What is it? A new 30-minutes class at Virgin Active, combining old school weight-lifting and primal movements.

My experience: As the owner of a distinctly dodgy shoulder, I’m always really wary of lifting weights in case I do myself further damage. However, it’s something I definitely want to do more of, which is why I was excited to try out weights in the controlled environment of Iron Zuu.

Our instructor for the class was Nathan Helberg, an Aussie fitness fanatic who was evidently very passionate about the benefits of ‘primal movement’ and used that to develop the Zuu and Iron Zuu classes (the former is apparently HUGE in Australia, and those guys know a thing or two about getting ripped).

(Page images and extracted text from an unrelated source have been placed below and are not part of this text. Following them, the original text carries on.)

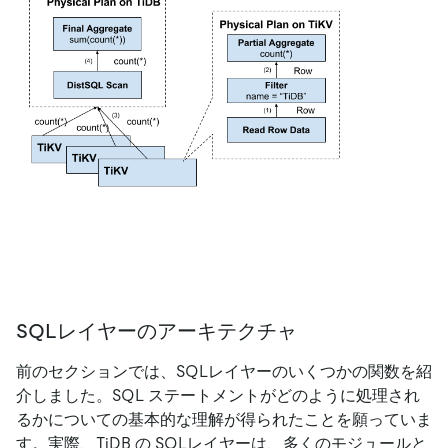
SQLレイヤーのアーキテクチャ
前のセクションでは、SQLレイヤーのいくつかの関数を紹
介しました。SQL ステートメントがどのように処理され
るかについての基本的な理解が得られたことを願っていま
す。実際、TiDB の SQLレイヤーは、多くのモジュールと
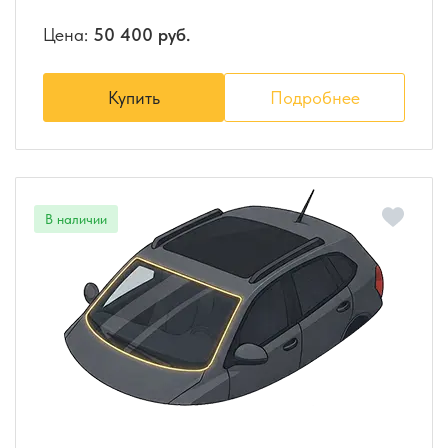
Цена:
50 400 руб.
Купить
Подробнее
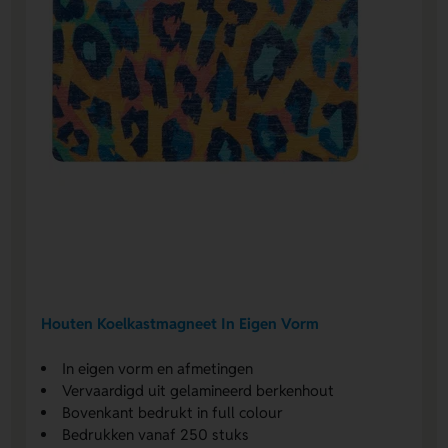
Houten Koelkastmagneet In Eigen Vorm
In eigen vorm en afmetingen
Vervaardigd uit gelamineerd berkenhout
Bovenkant bedrukt in full colour
Bedrukken vanaf 250 stuks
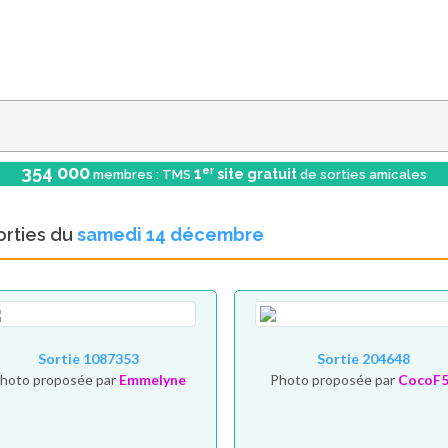
354 000
er
1
site gratuit
membres : TMS
de sorties amicales
orties du
samedi 14 décembre
Sortie 1087353
Sortie 204648
hoto proposée par
Emmelyne
Photo proposée par
CocoF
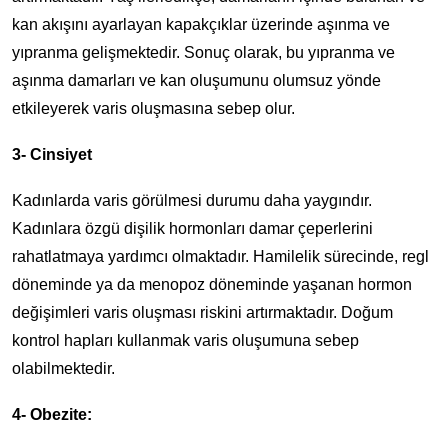
kan akışını ayarlayan kapakçıklar üzerinde aşınma ve
yıpranma gelişmektedir. Sonuç olarak, bu yıpranma ve
aşınma damarları ve kan oluşumunu olumsuz yönde
etkileyerek varis oluşmasına sebep olur.
3- Cinsiyet
Kadınlarda varis görülmesi durumu daha yaygındır.
Kadınlara özgü dişilik hormonları damar çeperlerini
rahatlatmaya yardımcı olmaktadır. Hamilelik sürecinde, regl
döneminde ya da menopoz döneminde yaşanan hormon
değişimleri varis oluşması riskini artırmaktadır. Doğum
kontrol hapları kullanmak varis oluşumuna sebep
olabilmektedir.
4- Obezite:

Iron Zuu is a combination of traditional gym-style weights – bicep curls, shoulder presses and squats with the bar – and movement, which basically means bear crawls, frog squats, and a truly horrendous exercise that involves stepping one foot forward and twisting while maintaining a squat position (this was by far the hardest bit!).

 

Iron Zuu virgin active

The idea of combining weights and movement is to provide a full body workout, active recovery between lifts and to improve injury prevention. Nathan told us that the bear crawls mean you have stronger arms and joints so if you stick you’re arm out when you’re falling, it’s less likely to snap, at which point I had to stop listening and do a bit of silent wretching because ARGH SNAPPING ARMS. It did work though; my enthusiasm for bear crawls was duly renewed.

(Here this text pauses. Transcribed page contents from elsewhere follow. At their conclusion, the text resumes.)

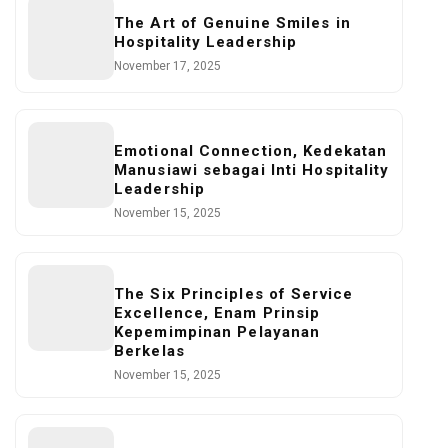
The Art of Genuine Smiles in
Hospitality Leadership
November 17, 2025
Emotional Connection, Kedekatan
Manusiawi sebagai Inti Hospitality
Leadership
November 15, 2025
The Six Principles of Service
Excellence, Enam Prinsip
Kepemimpinan Pelayanan
Berkelas
November 15, 2025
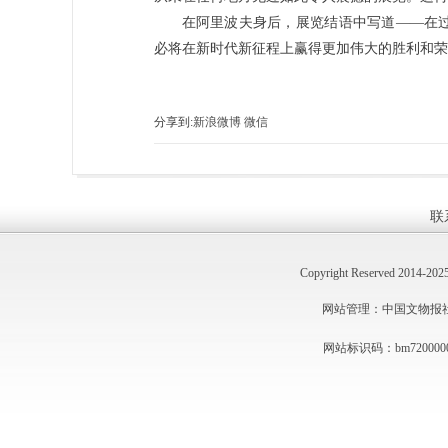
在阿里波夫身后，展览结语中写道——在
必将在新时代新征程上赢得更加伟大的胜利和荣
分享到:
新浪微博
微信
联
Copyright Reserved 2014
网站管理：中国文物报社 技术
网站标识码：bm720000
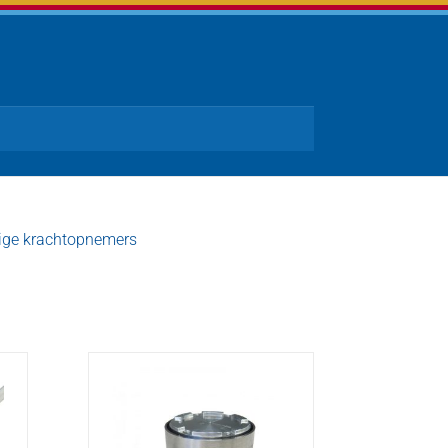
ige krachtopnemers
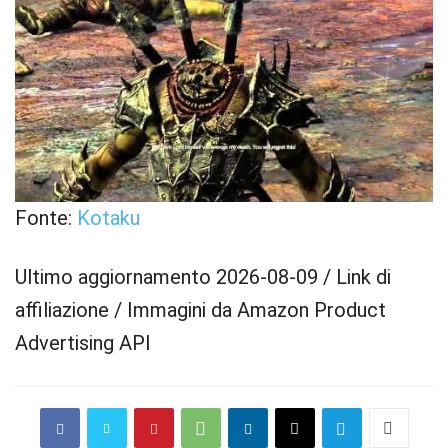
Fonte:
Kotaku
Ultimo aggiornamento 2026-08-09 / Link di
affiliazione / Immagini da Amazon Product
Advertising API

I was kind of surprised when the class came to an end – I hadn’t realised beforehand that it was only half an hour long. I can imagine, though, that in a standard class where the exercise is continuous, with no breaks to explain the ethos of Iron Zuu, you would be more than ready for it to finish after a gruelling 30 minutes!

Iron Zuu virgin active

Overall I enjoyed it, my only concern being that, for the dodgy-shouldered among us, there was barely any explanation of the weight-lifting moves for anyone who doesn’t normally lift. However, most moves were fairly self-explanatory, and it certainly offers something different from my normal aerobics classes.

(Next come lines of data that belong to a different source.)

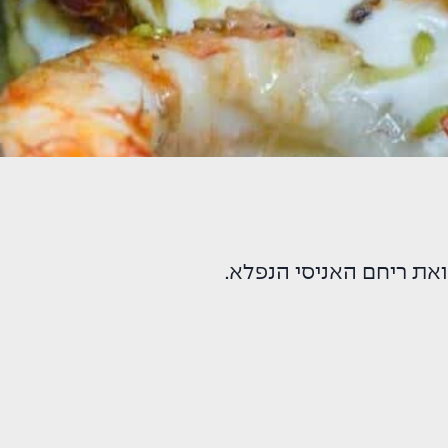
את ריחם האניסי הנפלא.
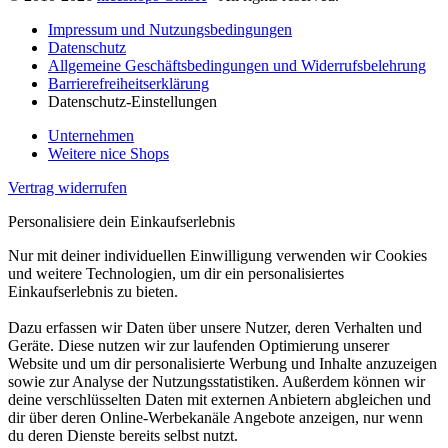
Impressum und Nutzungsbedingungen
Datenschutz
Allgemeine Geschäftsbedingungen und Widerrufsbelehrung
Barrierefreiheitserklärung
Datenschutz-Einstellungen
Unternehmen
Weitere nice Shops
Vertrag widerrufen
Personalisiere dein Einkaufserlebnis
Nur mit deiner individuellen Einwilligung verwenden wir Cookies
und weitere Technologien, um dir ein personalisiertes
Einkaufserlebnis zu bieten.
Dazu erfassen wir Daten über unsere Nutzer, deren Verhalten und
Geräte. Diese nutzen wir zur laufenden Optimierung unserer
Website und um dir personalisierte Werbung und Inhalte anzuzeigen
sowie zur Analyse der Nutzungsstatistiken. Außerdem können wir
deine verschlüsselten Daten mit externen Anbietern abgleichen und
dir über deren Online-Werbekanäle Angebote anzeigen, nur wenn
du deren Dienste bereits selbst nutzt.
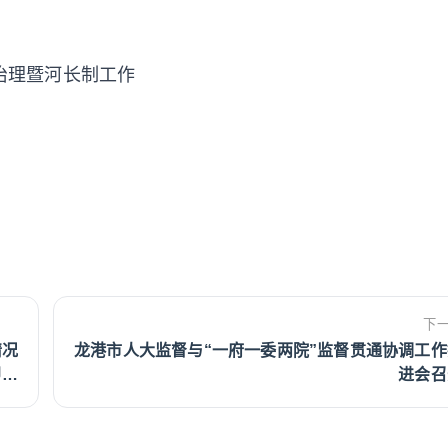
治理暨河长制工作
下
情况
龙港市人大监督与“一府一委两院”监督贯通协调工作
即整
进会召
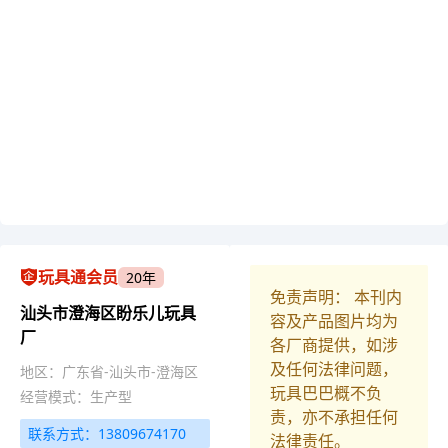
玩具通会员
20年
免责声明： 本刊内
汕头市澄海区盼乐儿玩具
容及产品图片均为
厂
各厂商提供，如涉
及任何法律问题，
地区：广东省-汕头市-澄海区
玩具巴巴概不负
经营模式：生产型
责，亦不承担任何
联系方式：13809674170
法律责任。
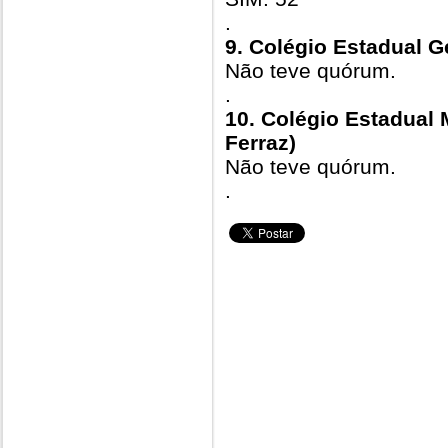
.
9. Colégio Estadual G
Não teve quórum.
.
10. Colégio Estadual
Ferraz)
Não teve quórum.
.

I burnt: 150 calories (but it would be more during a non-explainer session).

Fitness level: I asked Nathan if this class was suitable for beginners and he said yes, although the main aim of Iron Zuu seems to be enticing seasoned male weightlifters away from the gym and into the studio (currently it’s around 95% women attending the fitness classes at most gyms). How happy these two groups of people will be to workout alongside each other remains to be seen…

However, if you’re intrigued by Iron Zuu, I definitely recommend trying out a class, even if it’s just to experience the LOLs of other gym-goers staring at you through the glass as you crawl around on the floor like a giant baby.